Problem description:
Write out every entry precisely as given, leaving the pictures out.

Transcribed page contents:

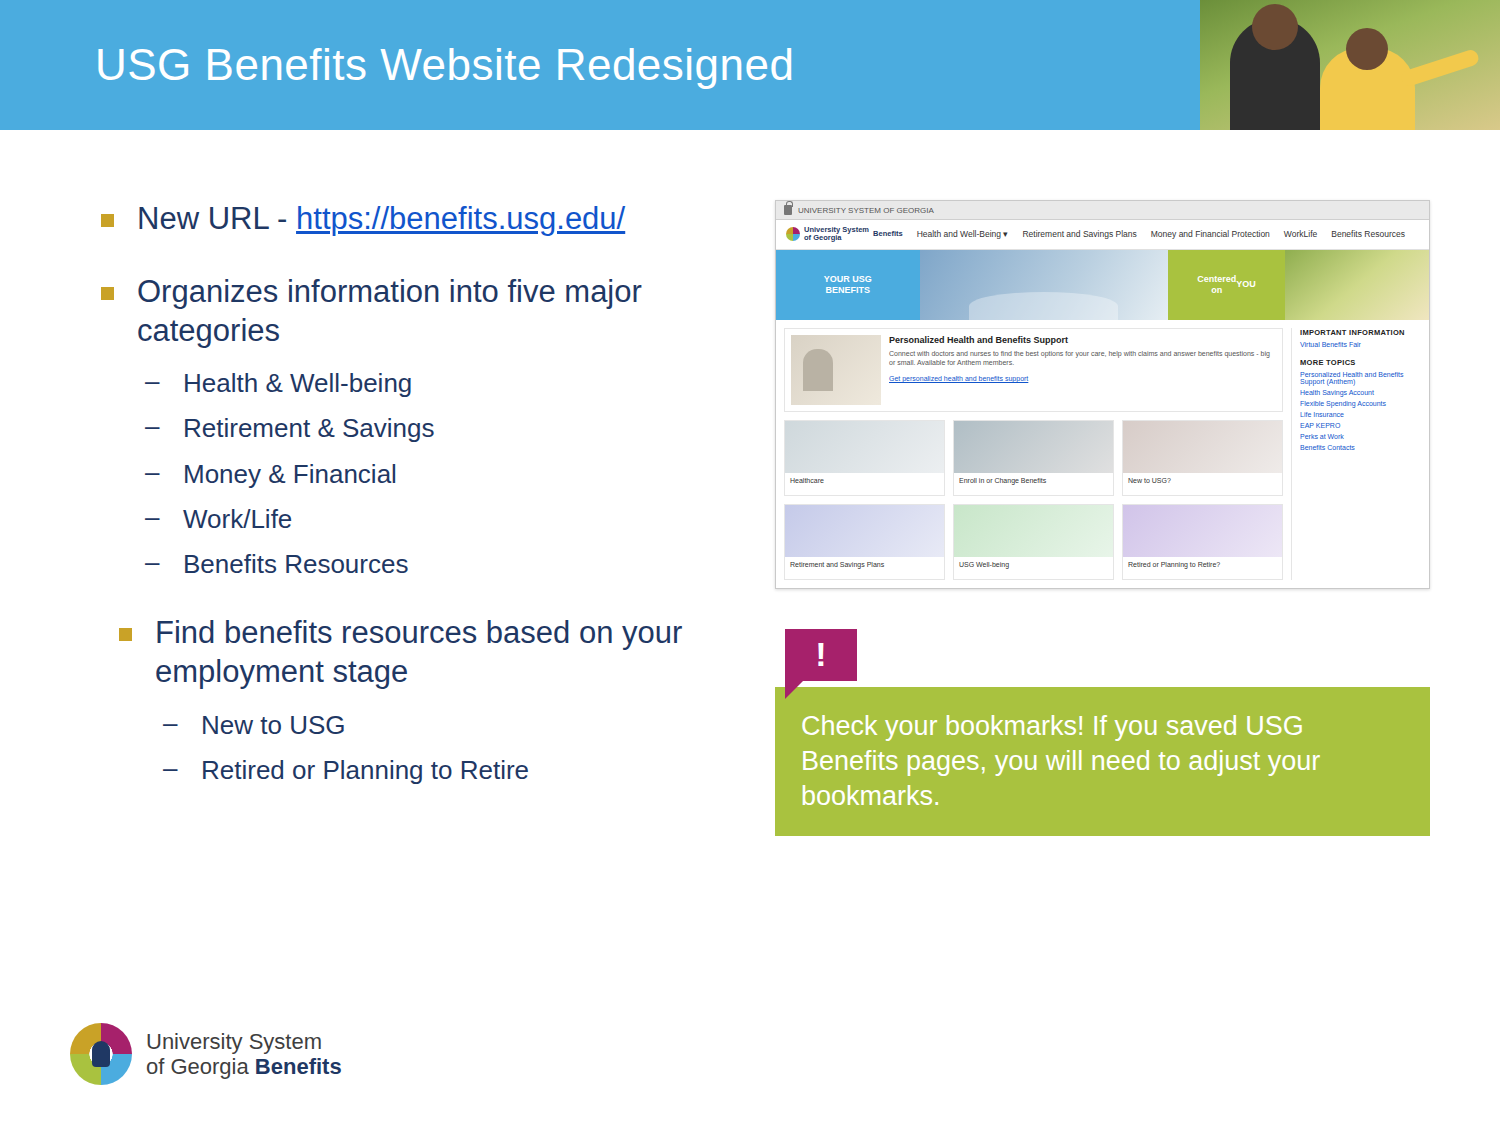USG Benefits Website Redesigned
New URL - https://benefits.usg.edu/
Organizes information into five major categories
Health & Well-being
Retirement & Savings
Money & Financial
Work/Life
Benefits Resources
Find benefits resources based on your employment stage
New to USG
Retired or Planning to Retire
UNIVERSITY SYSTEM OF GEORGIA
University System
of Georgia Benefits Health and Well-Being ▾ Retirement and Savings Plans Money and Financial Protection WorkLife Benefits Resources
YOUR USG
BENEFITS
Centered
on YOU
Personalized Health and Benefits Support
Connect with doctors and nurses to find the best options for your care, help with claims and answer benefits questions - big or small. Available for Anthem members.
Get personalized health and benefits support
Healthcare
Enroll in or Change Benefits
New to USG?
Retirement and Savings Plans
USG Well-being
Retired or Planning to Retire?
Important Information
Virtual Benefits Fair
More Topics
Personalized Health and Benefits Support (Anthem)
Health Savings Account
Flexible Spending Accounts
Life Insurance
EAP KEPRO
Perks at Work
Benefits Contacts
!
Check your bookmarks! If you saved USG Benefits pages, you will need to adjust your bookmarks.
University System
of Georgia Benefits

Result of this exercise:
USG Benefits Website Redesigned
New URL - https://benefits.usg.edu/
Organizes information into five major categories
Health & Well-being
Retirement & Savings
Money & Financial
Work/Life
Benefits Resources
Find benefits resources based on your employment stage
New to USG
Retired or Planning to Retire
UNIVERSITY SYSTEM OF GEORGIA
University System
of Georgia Benefits Health and Well-Being ▾ Retirement and Savings Plans Money and Financial Protection WorkLife Benefits Resources
YOUR USG
BENEFITS
Centered
on YOU
Personalized Health and Benefits Support
Connect with doctors and nurses to find the best options for your care, help with claims and answer benefits questions - big or small. Available for Anthem members.
Get personalized health and benefits support
Healthcare
Enroll in or Change Benefits
New to USG?
Retirement and Savings Plans
USG Well-being
Retired or Planning to Retire?
Important Information
Virtual Benefits Fair
More Topics
Personalized Health and Benefits Support (Anthem)
Health Savings Account
Flexible Spending Accounts
Life Insurance
EAP KEPRO
Perks at Work
Benefits Contacts
!
Check your bookmarks! If you saved USG Benefits pages, you will need to adjust your bookmarks.
University System
of Georgia Benefits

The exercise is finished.